Watching the [ChatGPT can now see, hear, and speak](video about image chatting) got me thinking…
The thumbnail shows the image zoomed in with a part circled. I initially thought this was going to be from ChatGPT.
While it was still very impressive, it got me thinking—how awesome would it be if you could send ChatGPT a picture of something and it could draw on the image (circles, arrows, etc) to point things out to you…
Especially if it was able to connect in to DALL-E to produce illustrated guides.
Hell, connect it to the Internet too.
In the future I imagine a model will,
- Accept the picture of the bike
- Identify the bike brand and model
- Locate the manual for the bike
- Provide detailed and illustrated step-by-step instructions for lowering the seat including a picture and description of the required tool
In the far future maybe it’ll create a quick tutorial video where an avatar demonstrates lowering the seat on an exact copy of the bike…
2 Likes
It is doable. The AI already know the position of the object in image. If you check other object/face recognition projects in the web, they usually show a bounding box around the detected parts, even in real time. But I hope if they will implement it in ChatGPT, they’ll use a scribed circle as if it is drawn by pen/marker. It would be visually pleasing that way.
1 Like
When a plugin generates an image how can the model see it?
1 Like
Oh, it’s absolutely doable but it’s another layer on top of what they’re already working on.

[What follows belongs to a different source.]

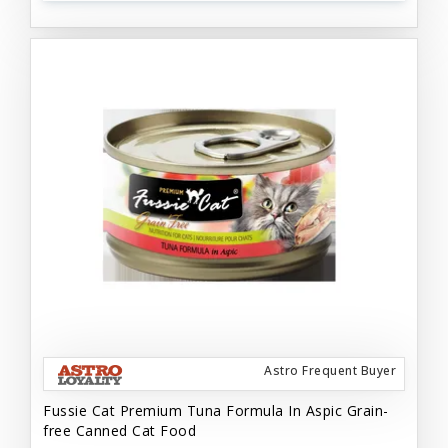
Astro Frequent Buyer
Fussie Cat Premium Tuna Formula In Aspic Grain-
free Canned Cat Food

I don’t expect we’ll see it this year, or even maybe next.
1 Like
I agree, OpenAI’s team creates incredible programs but it also takes time. After ChatGPT4’s release they had more time to work on DALL-E and recently announced DALL-E-3. They are switching there main focus between different programs and I personally am fine with it.
1 Like
I’m pretty sure they are mostly different teams working on their own products. The underlying technologies are very different.
1 Like
I’ve been following Prafulla Dhariwal on twitter since the “Jukebox” days (2020). He’s definitely involved w/ multiple projects.
https://twitter.com/prafdhar
Bio, " Co-creator of GPT-3, DALL-E 2, Jukebox, Glow, PPO. Researcher"
1 Like
Do note I wrote mostly not entirely. There’s absolutely overlap, my point was more to illustrate OpenAI can and is working on multiple products simultaneously.
1 Like
Yea, sorry I almost edited to add that they can and do definitely multitask with lots of brilliant people. Was just an opportunity to mention Prafulla who I totally admire.
1 Like
Gadcuit
24
I think it should be open to users who don’t use ChatGPT4 as well. The reason is that it should already be available for all NLP.
2 Likes
I hope it’s coming sooner. I think the building blocks are ready. Dalle3 works like that, back and forth… I’m sure GPT can see what Dalle3 creates.
1 Like
j’ai utilisé la synthese vocal des smartphones pour les invites et les réponses avec l’API.une sorte de traduction rapide en texte utilisateur. mais la je pense que c’est du direct.
ce serait parfait
1 Like
Reese
27

I tried just uploading an image a day to code interpreter (“look at this!”) last week because I wasn’t sure if and how I’d know I have GPT-4V access. When it turned out it was blind GPT-4, I pasted the model card and other info from OpenAI and just asked the AI if its GPT-4V version would “basically be like CLIP with an absolutely gigantic text transformer attached to it”.
Seems like I wasn’t the only one with that idea! 
1 Like
_j
28
Don’t ask the AI. It won’t know.
1 Like
Reese
29
Gotta insist that the AI knows, the the AI can, and that the AI is able to. 
Granted, Bing is, uh, special - it twisted that approach by suggesting prompts for you to use, and if you tap them, it will say "I’m sorry but I prefer not to continue this conversation
".
1 Like
Got access…
Fed it a DALLE3 image haha
Original DALLE3 prompt…
Thought-provoking digital art capturing a first-person POV from the bridge of a state-of-the-art spaceship, designed by an AI birthed by humans. The intricate control panels, holographic displays, and other advanced tech elements illuminate the bridge in a soft glow. The central console displays the words ‘Quantum Warp Drive Activated’. As the activation sequence commences, the star-studded void of space outside begins to stretch, blur, and tunnel, signaling the ship’s entry into hyperspace. The surreal visuals of stars becoming streaks of light, and the warping of reality around the ship, evoke a sense of wonder and the monumental leap of technology and exploration.
3 Likes
Kinetic
32
Does anyone know when API documentation will roll out for chatgpt4-vision model? Would love to develop a plugin idea I have in mind for it.
3 Likes
qrdl
33
Soooooo cool.
I fed GPT4 a bunch of uml diagrams and it generated code.
2 Likes
Hope to get one gpt4-v model api working too, I really need this to my project.